La frase del titolo potrebbe essere fraintesa e quindi è giusto mettere subito in chiaro qualche informazione derivante da studi recenti. Lo studio di cui parliamo è italiano ed è stato svolto dall’Istituto di di fisiologia clinica del Consiglio Nazionale delle Ricerche di Pisa (Ifc-Cnr), in collaborazione con il dipartimento di Trapiantologia epatica dell’universita’ di Pisa. Credere nella religione aiuterebbe a sopravvivere maggiormente in caso di trapianto.
La ricerca è stata pubblicata anche sulla rivista specifica Liver Transplantation ed i dati sono chiari. I pazienti convinti nella religione che hanno creduto di superare “l’ostacolo” del trapianto sono sopravvissuti per un totale di 93,4%, con una mortalità di soli 6,6%. Coloro che non ci credono sono sopravvissuti solo nel 79,5% dei casi.
A spiegarci l’avvenuto è lo psicologo Franco Bonaguidi, che parla di una differenza: “statisticamente notevole, mentre la probabilità di ‘falso positivo’, cioè che sia stata rilevata una differenza inesistente, è del 2,6%, nettamente inferiore alla soglia convenzionale del 5%. Ciò è cercare attivamente l’aiuto di Dio.

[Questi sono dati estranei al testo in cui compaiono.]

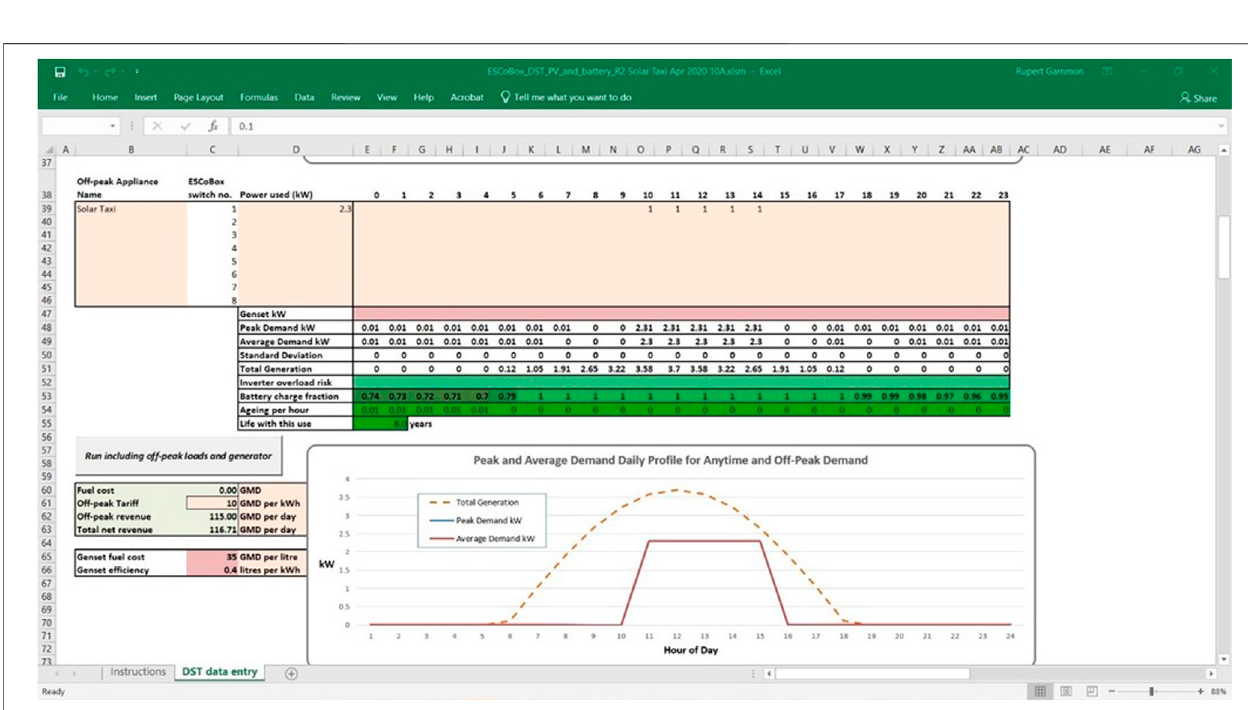
Frontiers in Energy Research |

Ovviamente non si identifica con una religione confessionale, ma che è un aspetto intimo della personalità che porta a vedere l’incontro con la malattia grave come un momento di rielaborazione della propria esistenza, dei propri valori e di rivalutazione della componente spirituale e trascendente“.
Per portare a termine l’indagine sono serviti 179 pazienti tra il 2004 ed il 2007 ed a far testo è stato un Questionario sulla religiosità del paziente.